### REQUIREMENT
List every person the passage below on Barack Obama's 2008 election mentions by name.

### SUPPLIED PASSAGE
****************************************

HONG KONG - A year ago, Senator Barack Obama was still a long shot for the US
presidency. Readers of the column Campaign Outsider in this publication know
that I was among the last people in America not named Clinton or paid by one to
be convinced that Obama would beat Senator Hillary Clinton for the Democratic
Party presidential nomination.
In the general election, skeptics waited for Senator John McCain to launch a
deadly strike against the Illinois senator. A black man with a foreign father,
an Arabic name, and the most liberal voting
record in the Senate facing his first competitive race since losing a run for
Congress in 2000, Obama seemed like an easy mark for the Republican attack
machine that Hillary Clinton warned about.
But McCain never really laid a glove on him. Historians will ultimately decide
whether Obama slipped those punches because he's so good, or if McCain and his
comic sidekick, Alaska Governor Sarah Palin, were so bad. Or whether President
George W Bush performed so appallingly that no Republican could have won the
2008 election, not even against a candidate with Obama's perceived
disadvantages with the American public.
Obama won the general election, and he won big. He got 69.5 million votes, 7
million more than any candidate in history, and the biggest margin
percentage-wise in the last five presidential elections. On Tuesday at noon in
Washington, DC, he will take the oath of office as the 44th president of the
United States. Now that he's walked the walk, Obama needs to talk the talk.
Off key
As president, Obama needs to act like a winner elected on a platform of change.

****************************************

### SUPPLIED DATA
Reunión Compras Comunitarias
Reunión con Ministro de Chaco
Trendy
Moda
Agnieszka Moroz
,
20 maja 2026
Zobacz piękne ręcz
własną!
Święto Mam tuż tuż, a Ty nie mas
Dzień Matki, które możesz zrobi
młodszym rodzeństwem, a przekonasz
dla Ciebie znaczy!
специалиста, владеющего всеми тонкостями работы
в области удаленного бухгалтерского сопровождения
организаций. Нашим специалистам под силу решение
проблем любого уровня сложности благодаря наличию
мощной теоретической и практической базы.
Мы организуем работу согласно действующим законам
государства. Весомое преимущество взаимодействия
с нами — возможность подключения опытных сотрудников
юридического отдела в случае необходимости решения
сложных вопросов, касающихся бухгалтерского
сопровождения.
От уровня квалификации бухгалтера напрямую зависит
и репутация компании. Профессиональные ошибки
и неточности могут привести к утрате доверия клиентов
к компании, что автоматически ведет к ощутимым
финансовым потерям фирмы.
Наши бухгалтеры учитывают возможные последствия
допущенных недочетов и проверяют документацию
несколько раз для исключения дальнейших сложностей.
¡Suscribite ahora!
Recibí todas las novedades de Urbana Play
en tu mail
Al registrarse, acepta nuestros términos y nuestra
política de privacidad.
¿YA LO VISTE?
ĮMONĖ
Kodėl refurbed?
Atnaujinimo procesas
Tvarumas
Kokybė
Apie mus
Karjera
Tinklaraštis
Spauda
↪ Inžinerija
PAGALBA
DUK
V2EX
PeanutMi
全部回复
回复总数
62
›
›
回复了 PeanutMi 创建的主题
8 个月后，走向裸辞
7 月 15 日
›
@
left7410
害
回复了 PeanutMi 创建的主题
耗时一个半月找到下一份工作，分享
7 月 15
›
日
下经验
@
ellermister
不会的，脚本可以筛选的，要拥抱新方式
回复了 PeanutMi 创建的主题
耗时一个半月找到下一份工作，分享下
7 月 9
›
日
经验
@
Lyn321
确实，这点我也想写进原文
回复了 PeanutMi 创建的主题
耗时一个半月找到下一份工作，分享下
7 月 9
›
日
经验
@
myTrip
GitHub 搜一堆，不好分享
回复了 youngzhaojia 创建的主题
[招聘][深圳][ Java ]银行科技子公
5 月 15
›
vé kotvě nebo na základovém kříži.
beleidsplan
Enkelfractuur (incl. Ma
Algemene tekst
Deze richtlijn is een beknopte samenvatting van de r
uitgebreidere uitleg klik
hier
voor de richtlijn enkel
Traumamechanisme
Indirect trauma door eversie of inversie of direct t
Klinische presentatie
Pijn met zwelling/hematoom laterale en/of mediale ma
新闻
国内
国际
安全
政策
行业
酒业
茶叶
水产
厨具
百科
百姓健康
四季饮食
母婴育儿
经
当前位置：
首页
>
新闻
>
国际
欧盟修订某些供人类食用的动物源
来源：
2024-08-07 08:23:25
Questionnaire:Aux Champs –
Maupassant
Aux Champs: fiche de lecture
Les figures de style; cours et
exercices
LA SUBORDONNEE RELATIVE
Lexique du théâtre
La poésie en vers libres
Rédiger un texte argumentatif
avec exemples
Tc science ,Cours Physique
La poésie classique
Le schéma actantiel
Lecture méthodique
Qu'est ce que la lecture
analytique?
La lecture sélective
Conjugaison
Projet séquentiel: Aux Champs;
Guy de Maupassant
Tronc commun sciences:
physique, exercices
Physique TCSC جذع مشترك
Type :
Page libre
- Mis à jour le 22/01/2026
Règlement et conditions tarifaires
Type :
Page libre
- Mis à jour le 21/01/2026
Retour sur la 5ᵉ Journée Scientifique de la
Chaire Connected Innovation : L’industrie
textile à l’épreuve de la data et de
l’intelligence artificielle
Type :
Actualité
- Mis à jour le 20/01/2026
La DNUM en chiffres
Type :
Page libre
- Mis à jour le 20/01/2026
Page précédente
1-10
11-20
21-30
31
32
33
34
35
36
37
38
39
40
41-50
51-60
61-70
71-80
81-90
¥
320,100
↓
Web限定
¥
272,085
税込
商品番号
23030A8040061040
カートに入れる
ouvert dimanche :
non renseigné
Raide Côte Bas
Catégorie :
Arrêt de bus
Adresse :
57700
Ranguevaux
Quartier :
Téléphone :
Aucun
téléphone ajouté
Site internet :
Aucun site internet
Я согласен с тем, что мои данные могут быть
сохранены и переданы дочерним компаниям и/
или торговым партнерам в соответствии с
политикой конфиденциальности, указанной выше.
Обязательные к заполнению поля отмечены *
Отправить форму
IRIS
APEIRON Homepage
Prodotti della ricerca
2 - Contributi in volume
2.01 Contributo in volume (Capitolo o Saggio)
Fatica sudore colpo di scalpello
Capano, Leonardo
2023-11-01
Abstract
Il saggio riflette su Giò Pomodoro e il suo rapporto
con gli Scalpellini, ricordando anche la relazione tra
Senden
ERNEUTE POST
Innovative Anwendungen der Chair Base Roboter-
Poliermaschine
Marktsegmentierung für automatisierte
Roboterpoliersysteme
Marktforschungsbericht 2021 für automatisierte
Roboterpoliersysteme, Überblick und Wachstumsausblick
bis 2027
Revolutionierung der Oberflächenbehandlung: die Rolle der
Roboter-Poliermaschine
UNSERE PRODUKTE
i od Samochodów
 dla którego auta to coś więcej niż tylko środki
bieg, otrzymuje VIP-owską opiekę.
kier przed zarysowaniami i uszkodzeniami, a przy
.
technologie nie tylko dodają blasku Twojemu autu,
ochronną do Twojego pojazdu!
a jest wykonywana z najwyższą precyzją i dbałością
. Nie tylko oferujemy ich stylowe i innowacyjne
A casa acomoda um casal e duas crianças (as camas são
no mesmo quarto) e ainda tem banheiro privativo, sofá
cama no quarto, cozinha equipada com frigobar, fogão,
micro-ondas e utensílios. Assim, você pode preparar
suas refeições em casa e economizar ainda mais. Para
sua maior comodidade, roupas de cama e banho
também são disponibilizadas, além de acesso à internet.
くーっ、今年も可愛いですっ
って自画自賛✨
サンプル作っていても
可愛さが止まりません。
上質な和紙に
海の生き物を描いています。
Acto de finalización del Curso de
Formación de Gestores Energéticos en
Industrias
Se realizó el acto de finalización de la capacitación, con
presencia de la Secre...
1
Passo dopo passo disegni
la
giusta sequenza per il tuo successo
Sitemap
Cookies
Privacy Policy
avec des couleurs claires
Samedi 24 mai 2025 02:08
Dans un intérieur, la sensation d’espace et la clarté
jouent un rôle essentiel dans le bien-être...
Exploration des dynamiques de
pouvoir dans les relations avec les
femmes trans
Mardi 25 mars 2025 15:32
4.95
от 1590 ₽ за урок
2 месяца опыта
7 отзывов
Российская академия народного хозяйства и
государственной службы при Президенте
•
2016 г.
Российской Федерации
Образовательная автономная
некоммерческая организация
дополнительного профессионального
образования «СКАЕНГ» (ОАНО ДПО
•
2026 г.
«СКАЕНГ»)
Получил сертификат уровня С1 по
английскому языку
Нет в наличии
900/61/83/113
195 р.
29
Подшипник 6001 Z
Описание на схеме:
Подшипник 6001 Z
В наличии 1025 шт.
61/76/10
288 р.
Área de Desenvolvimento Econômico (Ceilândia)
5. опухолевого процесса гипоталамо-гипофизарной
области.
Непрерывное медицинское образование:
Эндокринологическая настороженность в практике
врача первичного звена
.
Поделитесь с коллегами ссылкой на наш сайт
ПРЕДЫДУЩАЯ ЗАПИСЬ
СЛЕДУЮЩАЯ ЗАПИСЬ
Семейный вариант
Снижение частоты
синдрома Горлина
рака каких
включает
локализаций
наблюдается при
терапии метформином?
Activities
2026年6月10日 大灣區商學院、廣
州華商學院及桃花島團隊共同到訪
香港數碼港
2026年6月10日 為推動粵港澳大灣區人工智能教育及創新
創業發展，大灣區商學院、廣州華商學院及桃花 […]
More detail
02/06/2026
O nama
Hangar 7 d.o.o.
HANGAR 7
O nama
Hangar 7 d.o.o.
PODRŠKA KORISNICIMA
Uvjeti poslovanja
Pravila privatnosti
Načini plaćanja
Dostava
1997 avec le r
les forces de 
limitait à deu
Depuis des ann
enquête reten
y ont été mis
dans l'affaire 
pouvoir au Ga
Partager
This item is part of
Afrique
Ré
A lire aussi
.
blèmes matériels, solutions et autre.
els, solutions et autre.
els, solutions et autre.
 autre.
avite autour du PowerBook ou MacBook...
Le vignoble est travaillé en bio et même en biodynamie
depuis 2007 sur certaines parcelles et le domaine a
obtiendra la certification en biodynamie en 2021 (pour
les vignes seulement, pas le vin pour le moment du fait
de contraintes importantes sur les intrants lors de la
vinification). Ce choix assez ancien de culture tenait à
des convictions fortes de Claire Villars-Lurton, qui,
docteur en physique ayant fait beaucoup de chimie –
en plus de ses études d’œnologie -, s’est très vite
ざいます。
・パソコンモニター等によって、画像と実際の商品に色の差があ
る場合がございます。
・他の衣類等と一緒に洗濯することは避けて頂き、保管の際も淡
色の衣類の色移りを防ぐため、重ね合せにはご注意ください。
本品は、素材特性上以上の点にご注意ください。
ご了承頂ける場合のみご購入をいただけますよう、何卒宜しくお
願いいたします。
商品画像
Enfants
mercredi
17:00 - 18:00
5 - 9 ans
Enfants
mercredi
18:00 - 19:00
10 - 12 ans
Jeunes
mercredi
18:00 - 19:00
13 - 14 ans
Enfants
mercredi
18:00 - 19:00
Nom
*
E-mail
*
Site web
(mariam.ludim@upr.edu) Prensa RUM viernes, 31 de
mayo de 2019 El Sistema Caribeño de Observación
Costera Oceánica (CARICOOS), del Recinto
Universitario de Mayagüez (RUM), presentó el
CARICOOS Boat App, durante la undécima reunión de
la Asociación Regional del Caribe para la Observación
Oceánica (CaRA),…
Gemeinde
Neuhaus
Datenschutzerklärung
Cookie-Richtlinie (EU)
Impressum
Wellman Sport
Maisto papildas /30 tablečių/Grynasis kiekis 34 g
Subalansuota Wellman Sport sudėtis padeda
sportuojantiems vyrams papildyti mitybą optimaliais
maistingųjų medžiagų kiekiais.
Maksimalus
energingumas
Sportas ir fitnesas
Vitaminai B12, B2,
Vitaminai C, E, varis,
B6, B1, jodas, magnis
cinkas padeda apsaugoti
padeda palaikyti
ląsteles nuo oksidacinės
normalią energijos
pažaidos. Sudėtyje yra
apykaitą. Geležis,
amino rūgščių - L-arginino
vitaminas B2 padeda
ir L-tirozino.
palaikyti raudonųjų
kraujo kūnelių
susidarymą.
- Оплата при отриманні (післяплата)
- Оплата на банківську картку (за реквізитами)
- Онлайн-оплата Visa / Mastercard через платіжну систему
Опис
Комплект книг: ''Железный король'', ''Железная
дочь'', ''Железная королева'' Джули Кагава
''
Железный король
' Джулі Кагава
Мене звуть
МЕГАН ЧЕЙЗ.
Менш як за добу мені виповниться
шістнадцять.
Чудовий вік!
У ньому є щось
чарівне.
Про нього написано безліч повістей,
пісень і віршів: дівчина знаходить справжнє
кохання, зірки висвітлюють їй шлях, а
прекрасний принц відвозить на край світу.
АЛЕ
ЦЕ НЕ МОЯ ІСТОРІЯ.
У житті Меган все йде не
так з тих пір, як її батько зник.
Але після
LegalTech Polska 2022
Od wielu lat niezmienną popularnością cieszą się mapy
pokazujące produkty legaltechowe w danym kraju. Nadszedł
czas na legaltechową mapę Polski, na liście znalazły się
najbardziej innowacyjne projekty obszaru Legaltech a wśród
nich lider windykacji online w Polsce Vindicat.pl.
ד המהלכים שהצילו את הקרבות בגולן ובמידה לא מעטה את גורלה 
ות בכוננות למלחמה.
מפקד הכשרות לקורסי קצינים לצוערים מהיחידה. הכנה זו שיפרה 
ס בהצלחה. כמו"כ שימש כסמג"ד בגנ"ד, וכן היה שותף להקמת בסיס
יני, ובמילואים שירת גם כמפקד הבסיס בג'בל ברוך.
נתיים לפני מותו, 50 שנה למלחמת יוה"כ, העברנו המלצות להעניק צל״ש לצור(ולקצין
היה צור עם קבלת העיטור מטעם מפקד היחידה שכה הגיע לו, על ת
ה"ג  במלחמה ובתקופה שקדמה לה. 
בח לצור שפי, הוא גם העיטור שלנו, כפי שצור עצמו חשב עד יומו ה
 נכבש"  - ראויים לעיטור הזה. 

****************************************

### RESPONSE TO THE EXERCISE
Barack Obama, Hillary Clinton, John McCain, Sarah Palin, George W Bush